声の聞こえてきた方へと視線を向ければ、隈がひどい人相の悪い青年が一人。
少女は一つ瞬き、首をかしげた。
その時、いつも見慣れていたはずの髪色が違うことに気づいて目を丸くした。
紫がかった黒髪ではなく、白銀色の髪。


「どうした」
「あ……」


何もしゃべらない少女に青年はいらだったのか、眉根を寄せて幾分か低くなったトーンで声をかけてきた。


「髪が…」
「髪?」


困ったように言葉を濁す少女に、青年は視線を移す。
確かに、最初に見たときと色が違う。海の中で見た彼女の髪色は黒。それが今は正反対の白銀。
彼女の様子から生まれつきその髪色というわけではないらしい。
じっと髪を見つめていた少女。だが、彼女はとりあえず現状を把握することにしたようだ。
青年に視線を移して、コテリと首を傾げて訊ねた。


「あの、ここはどこですか?」
「……北の海(ノースブルー)だ」
「のーす、ぶるー…?」


目を丸くして不思議そうに聞き返した少女に、青年はさらに眉根を寄せる。
彼の答えは、普通の、よっぽどの箱入りでなければ、知っているはずの一般常識だ。
何があったにせよ、(記憶喪失とかでなければの話だが)自分の住んでいた島の名前くらい知っているだろう。

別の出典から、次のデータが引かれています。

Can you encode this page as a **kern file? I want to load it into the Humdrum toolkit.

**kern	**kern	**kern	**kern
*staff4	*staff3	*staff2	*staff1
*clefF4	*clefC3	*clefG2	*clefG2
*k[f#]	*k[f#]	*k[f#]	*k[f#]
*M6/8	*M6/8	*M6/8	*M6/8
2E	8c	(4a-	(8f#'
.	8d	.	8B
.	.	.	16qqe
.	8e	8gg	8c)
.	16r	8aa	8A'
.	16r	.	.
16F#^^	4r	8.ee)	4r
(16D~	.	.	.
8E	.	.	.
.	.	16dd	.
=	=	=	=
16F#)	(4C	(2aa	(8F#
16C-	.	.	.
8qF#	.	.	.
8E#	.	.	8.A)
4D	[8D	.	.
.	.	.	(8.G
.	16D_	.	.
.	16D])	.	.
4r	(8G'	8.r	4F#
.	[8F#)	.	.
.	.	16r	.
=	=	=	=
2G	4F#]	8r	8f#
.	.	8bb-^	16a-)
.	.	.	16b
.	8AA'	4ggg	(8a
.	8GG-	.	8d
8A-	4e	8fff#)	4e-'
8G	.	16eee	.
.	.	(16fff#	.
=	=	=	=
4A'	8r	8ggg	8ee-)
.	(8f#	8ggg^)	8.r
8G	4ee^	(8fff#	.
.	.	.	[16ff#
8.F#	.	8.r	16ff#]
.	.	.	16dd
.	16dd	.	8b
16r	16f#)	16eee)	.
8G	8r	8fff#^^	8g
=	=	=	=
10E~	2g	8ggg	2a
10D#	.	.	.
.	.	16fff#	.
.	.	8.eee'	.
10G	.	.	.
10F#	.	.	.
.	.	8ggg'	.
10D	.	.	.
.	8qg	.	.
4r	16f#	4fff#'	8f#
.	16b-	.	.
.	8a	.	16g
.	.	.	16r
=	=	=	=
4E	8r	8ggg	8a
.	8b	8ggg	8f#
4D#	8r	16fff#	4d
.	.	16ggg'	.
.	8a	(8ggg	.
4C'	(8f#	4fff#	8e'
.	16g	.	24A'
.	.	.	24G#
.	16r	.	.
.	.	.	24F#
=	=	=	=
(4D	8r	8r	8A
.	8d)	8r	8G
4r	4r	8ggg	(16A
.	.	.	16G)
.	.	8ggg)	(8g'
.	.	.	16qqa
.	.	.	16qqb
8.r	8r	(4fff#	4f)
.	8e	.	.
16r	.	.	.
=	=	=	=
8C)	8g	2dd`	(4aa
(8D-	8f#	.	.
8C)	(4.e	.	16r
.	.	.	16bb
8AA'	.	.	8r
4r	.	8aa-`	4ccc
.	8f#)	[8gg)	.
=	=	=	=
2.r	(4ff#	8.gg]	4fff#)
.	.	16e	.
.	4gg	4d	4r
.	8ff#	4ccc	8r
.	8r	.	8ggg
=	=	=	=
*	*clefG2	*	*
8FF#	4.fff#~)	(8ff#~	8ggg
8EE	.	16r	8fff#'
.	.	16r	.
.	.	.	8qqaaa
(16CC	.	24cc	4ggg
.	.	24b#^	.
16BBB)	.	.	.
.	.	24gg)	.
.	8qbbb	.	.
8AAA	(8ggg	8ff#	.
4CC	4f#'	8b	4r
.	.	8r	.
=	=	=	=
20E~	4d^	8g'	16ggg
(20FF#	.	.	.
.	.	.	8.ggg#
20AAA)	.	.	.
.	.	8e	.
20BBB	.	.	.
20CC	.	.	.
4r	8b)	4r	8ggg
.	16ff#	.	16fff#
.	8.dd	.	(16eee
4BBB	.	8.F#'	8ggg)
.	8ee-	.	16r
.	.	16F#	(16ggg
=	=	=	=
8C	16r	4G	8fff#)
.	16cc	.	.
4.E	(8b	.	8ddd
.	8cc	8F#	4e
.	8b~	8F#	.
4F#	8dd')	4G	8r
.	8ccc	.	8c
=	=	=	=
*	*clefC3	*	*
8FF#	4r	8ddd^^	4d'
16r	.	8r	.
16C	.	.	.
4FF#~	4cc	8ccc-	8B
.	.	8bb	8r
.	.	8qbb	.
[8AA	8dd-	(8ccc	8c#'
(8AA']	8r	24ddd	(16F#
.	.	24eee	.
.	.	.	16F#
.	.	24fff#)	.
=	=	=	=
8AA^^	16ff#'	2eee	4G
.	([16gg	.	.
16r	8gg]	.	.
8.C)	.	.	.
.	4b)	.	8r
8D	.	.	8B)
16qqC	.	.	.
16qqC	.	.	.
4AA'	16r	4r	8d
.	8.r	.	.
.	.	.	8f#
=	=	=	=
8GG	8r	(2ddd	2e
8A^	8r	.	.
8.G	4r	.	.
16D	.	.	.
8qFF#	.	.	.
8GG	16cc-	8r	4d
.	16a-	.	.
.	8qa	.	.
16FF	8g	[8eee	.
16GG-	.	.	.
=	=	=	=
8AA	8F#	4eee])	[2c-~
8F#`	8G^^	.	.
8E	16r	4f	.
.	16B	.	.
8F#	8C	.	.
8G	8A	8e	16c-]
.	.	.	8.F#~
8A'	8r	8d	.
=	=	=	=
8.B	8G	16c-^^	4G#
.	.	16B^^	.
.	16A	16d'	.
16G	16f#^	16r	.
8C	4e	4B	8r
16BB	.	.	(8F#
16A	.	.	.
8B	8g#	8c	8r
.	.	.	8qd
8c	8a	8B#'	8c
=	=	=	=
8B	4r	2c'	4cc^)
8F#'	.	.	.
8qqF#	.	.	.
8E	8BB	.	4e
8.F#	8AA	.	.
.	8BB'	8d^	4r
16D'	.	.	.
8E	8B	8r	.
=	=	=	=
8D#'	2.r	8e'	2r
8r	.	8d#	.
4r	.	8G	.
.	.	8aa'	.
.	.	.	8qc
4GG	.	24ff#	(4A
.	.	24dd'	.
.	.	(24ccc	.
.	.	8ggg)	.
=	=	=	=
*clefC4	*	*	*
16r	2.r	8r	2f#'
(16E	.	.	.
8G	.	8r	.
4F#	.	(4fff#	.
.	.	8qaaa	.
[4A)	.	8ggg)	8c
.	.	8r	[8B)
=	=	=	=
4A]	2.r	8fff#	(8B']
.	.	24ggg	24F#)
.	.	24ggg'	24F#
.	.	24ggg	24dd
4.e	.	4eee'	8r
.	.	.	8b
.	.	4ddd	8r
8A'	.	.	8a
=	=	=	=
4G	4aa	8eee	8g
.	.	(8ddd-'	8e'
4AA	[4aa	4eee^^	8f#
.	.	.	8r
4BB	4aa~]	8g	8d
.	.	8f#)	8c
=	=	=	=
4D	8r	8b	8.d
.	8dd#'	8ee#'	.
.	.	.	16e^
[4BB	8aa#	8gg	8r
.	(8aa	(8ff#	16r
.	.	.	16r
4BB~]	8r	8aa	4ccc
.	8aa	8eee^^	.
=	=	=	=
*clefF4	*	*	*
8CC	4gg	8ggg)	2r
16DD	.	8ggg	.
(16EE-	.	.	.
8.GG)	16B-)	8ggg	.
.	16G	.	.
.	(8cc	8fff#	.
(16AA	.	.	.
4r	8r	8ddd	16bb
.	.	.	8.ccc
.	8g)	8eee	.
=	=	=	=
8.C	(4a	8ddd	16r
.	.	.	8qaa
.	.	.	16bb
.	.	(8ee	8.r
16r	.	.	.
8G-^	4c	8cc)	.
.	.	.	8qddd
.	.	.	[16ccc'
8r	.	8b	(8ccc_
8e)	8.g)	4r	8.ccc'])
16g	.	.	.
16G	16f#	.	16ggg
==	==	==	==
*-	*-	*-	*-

「日本です。私の国は太平洋と日本海に囲まれたちっぽけな島国です」


そう思って聞いてみるが、帰ってきた答えは聞いたこともない島の名と海の名前。


「ふざけてんのか?」
「いいえ」


睨みつけて聞くが、少女はまっすぐに青年の目を見て言い切る。


「………地図をもってくる」


しばらくの沈黙ののち、彼は身を翻す。微かな靴音を響かせて歩いていく。
ドアノブを掴んだところで、彼は少女を振り返る。


「お前、名前は……」
「アマミヤ・ヨウカです」
「……トラファルガー・ロー。この船の船長だ」


「船長さん、ですか…」小さな声はドアを閉める音で掻き消えた。